(Source records)
────────────────────────────────────────

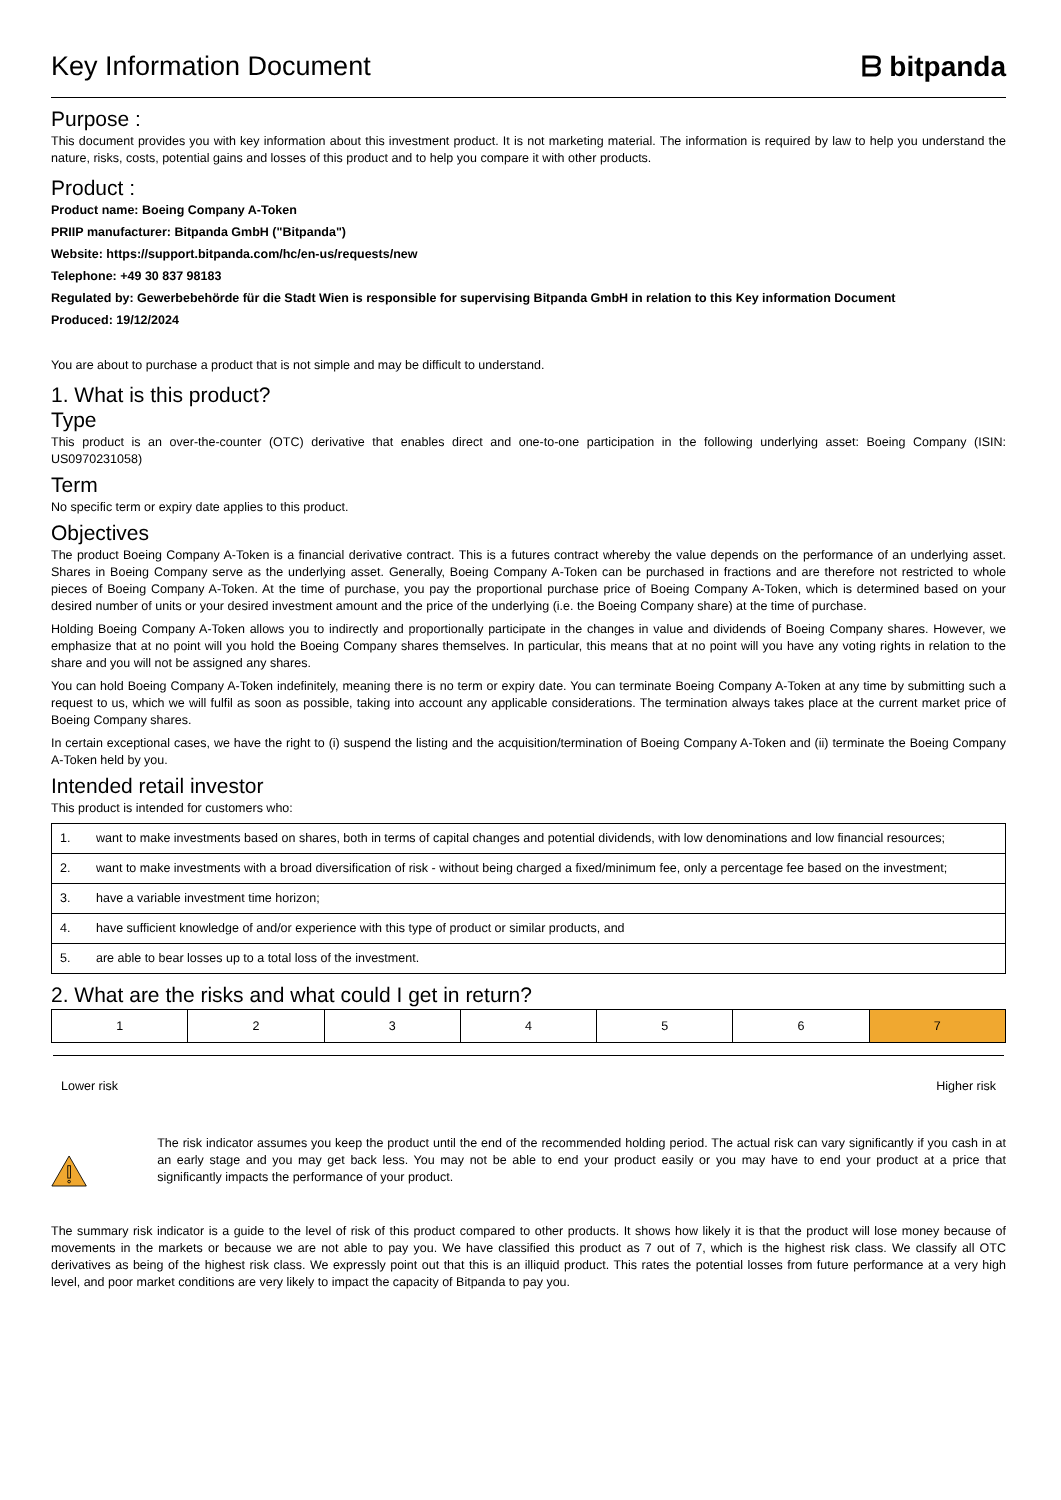Key Information Document
ᗷ bitpanda
Purpose :
This document provides you with key information about this investment product. It is not marketing material. The information is required by law to help you understand the nature, risks, costs, potential gains and losses of this product and to help you compare it with other products.
Product :
Product name: Boeing Company A-Token
PRIIP manufacturer: Bitpanda GmbH ("Bitpanda")
Website: https://support.bitpanda.com/hc/en-us/requests/new
Telephone: +49 30 837 98183
Regulated by: Gewerbebehörde für die Stadt Wien is responsible for supervising Bitpanda GmbH in relation to this Key information Document
Produced: 19/12/2024
You are about to purchase a product that is not simple and may be difficult to understand.
1. What is this product?
Type
This product is an over-the-counter (OTC) derivative that enables direct and one-to-one participation in the following underlying asset: Boeing Company (ISIN: US0970231058)
Term
No specific term or expiry date applies to this product.
Objectives
The product Boeing Company A-Token is a financial derivative contract. This is a futures contract whereby the value depends on the performance of an underlying asset. Shares in Boeing Company serve as the underlying asset. Generally, Boeing Company A-Token can be purchased in fractions and are therefore not restricted to whole pieces of Boeing Company A-Token. At the time of purchase, you pay the proportional purchase price of Boeing Company A-Token, which is determined based on your desired number of units or your desired investment amount and the price of the underlying (i.e. the Boeing Company share) at the time of purchase.
Holding Boeing Company A-Token allows you to indirectly and proportionally participate in the changes in value and dividends of Boeing Company shares. However, we emphasize that at no point will you hold the Boeing Company shares themselves. In particular, this means that at no point will you have any voting rights in relation to the share and you will not be assigned any shares.
You can hold Boeing Company A-Token indefinitely, meaning there is no term or expiry date. You can terminate Boeing Company A-Token at any time by submitting such a request to us, which we will fulfil as soon as possible, taking into account any applicable considerations. The termination always takes place at the current market price of Boeing Company shares.
In certain exceptional cases, we have the right to (i) suspend the listing and the acquisition/termination of Boeing Company A-Token and (ii) terminate the Boeing Company A-Token held by you.
Intended retail investor
This product is intended for customers who:
| 1. | want to make investments based on shares, both in terms of capital changes and potential dividends, with low denominations and low financial resources; |
| 2. | want to make investments with a broad diversification of risk - without being charged a fixed/minimum fee, only a percentage fee based on the investment; |
| 3. | have a variable investment time horizon; |
| 4. | have sufficient knowledge of and/or experience with this type of product or similar products, and |
| 5. | are able to bear losses up to a total loss of the investment. |
2. What are the risks and what could I get in return?
| 1 | 2 | 3 | 4 | 5 | 6 | 7 |
Lower risk Higher risk
The risk indicator assumes you keep the product until the end of the recommended holding period. The actual risk can vary significantly if you cash in at an early stage and you may get back less. You may not be able to end your product easily or you may have to end your product at a price that significantly impacts the performance of your product.
The summary risk indicator is a guide to the level of risk of this product compared to other products. It shows how likely it is that the product will lose money because of movements in the markets or because we are not able to pay you. We have classified this product as 7 out of 7, which is the highest risk class. We classify all OTC derivatives as being of the highest risk class. We expressly point out that this is an illiquid product. This rates the potential losses from future performance at a very high level, and poor market conditions are very likely to impact the capacity of Bitpanda to pay you.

────────────────────────────────────────

» **What you need to do**
Say how many lines in the entries above contain the string "GmbH". Give the number by itself.

» **Response to this task**
2